The NHGRI reports that over the next four years it will issue up to $31 million in grants for research on how specific genetic variants influence the risk of developing diabetes, heart disease, cancer, and other common diseases.
Studies will evaluate how genetic variants identified through genome-wide association studies (GWAS) are related to a person’s biological and physical characteristics such as weight, cholesterol levels, blood sugar level, or bone density. Scientists will also examine how nongenetic factors such as diet, medications, and smoking may interact with genetic factors or each other to influence health outcomes.
Dana Crawford, Ph.D., Vanderbilt University received $7 million, Gerardo Heiss, M.D., Ph.D., University of North Carolina, Chapel Hill also obtained $7 million, Loîc Le Marchand, M.D., Ph.D., University of Hawaii Cancer Research Center got $6.7 million, and Charles L. Kooperberg, Ph.D., Fred Hutchinson Cancer Research Center received $7.6 million.
A coordinating center will also be established to facilitate data access and analysis tools for the research community. The principal investigator of the coordinating center is Tara Matise, Ph.D., University of Rutgers Busch campus. The center will receive approximately $3.1 million. The coordinating center is being cofunded by the National Institute of Mental Health, which will contribute approximately $1.2 million over four years.

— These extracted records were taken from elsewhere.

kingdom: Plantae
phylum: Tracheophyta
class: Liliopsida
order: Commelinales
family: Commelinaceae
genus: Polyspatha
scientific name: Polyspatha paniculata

“These investigators and cohorts were each chosen for their potential to provide important clues about how specific genetic variants might contribute to diseases like diabetes or cancer,” reports Teri Manolio, M.D., Ph.D., director of the NHGRI office of population genomics. “The investigators will collaborate to establish criteria and prioritize specific variants to test within their populations. Our plan is to investigate about 100 genetic variants in 10,000 participants each year for four years.”

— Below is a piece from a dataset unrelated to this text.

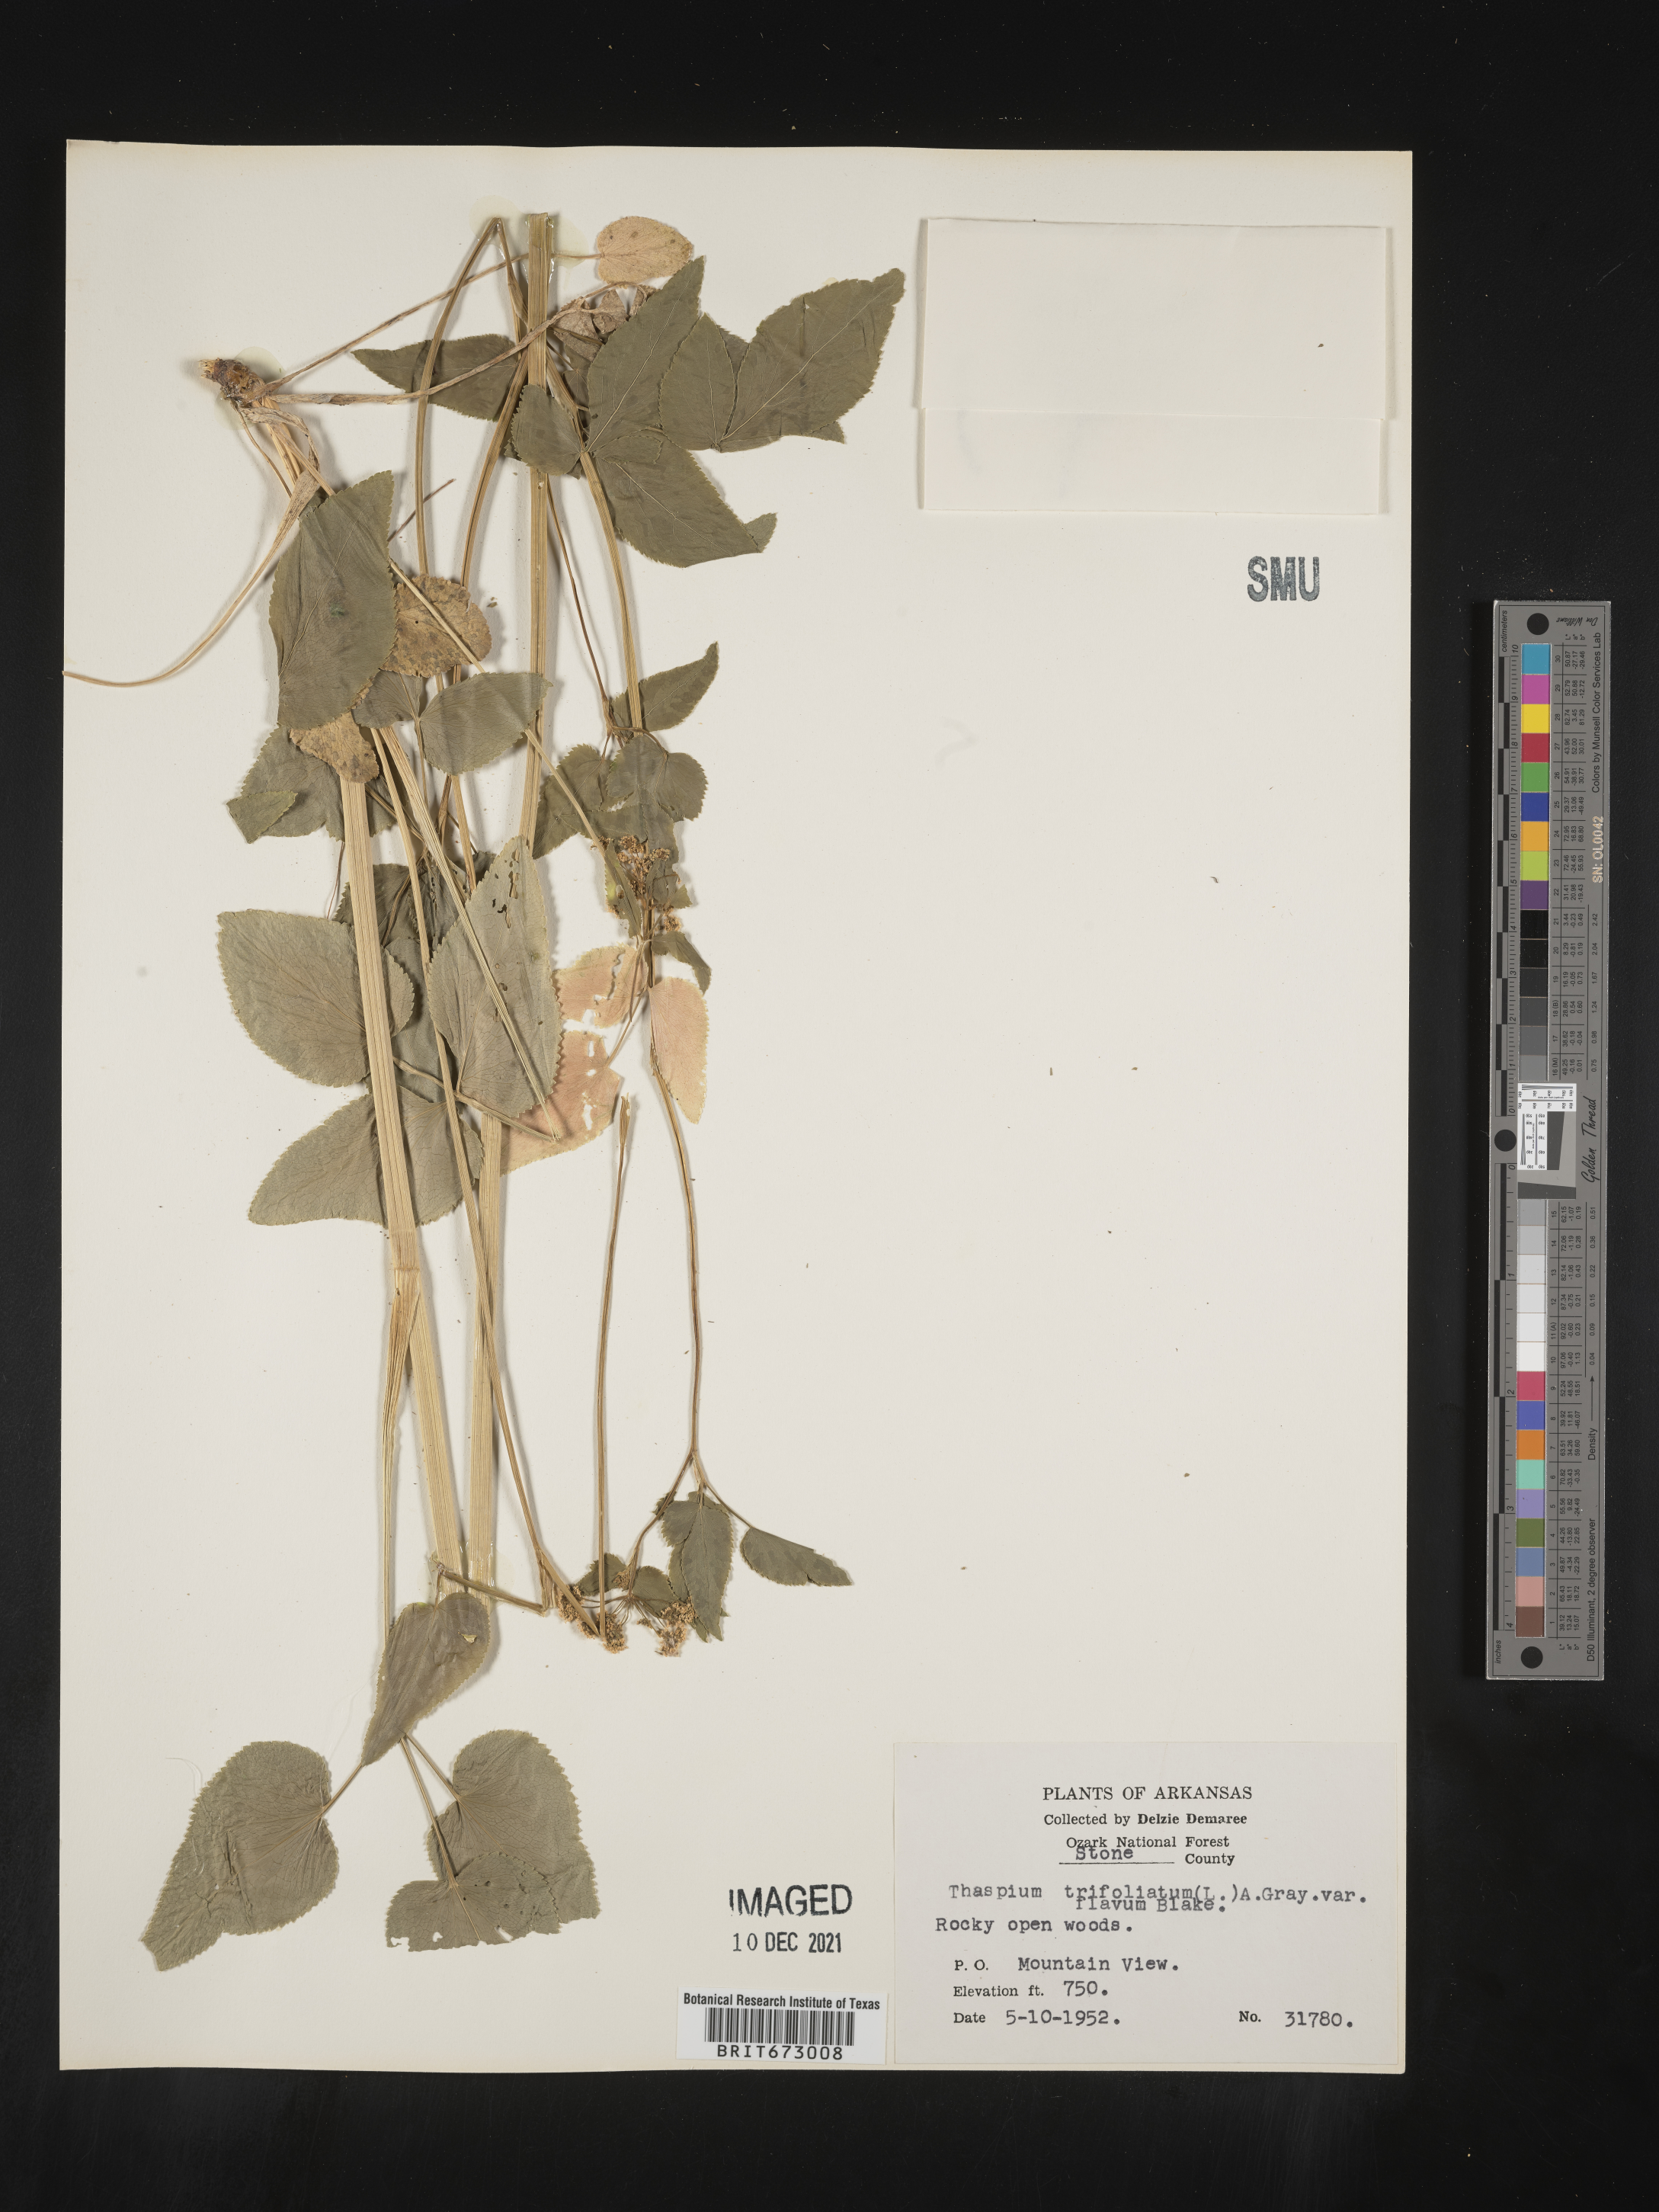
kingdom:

“By drawing on the combined strengths of genomics and epidemiology, this innovative program will create a much-needed research resource,” notes NHGRI director, Francis S. Collins, M.D., Ph.D. Additionally, it will lay the groundwork for laboratory experiments in cultured cells and other model systems to identify the precise biological mechanism affected by each genetic variant and how it interacts with other biological and environmental factors.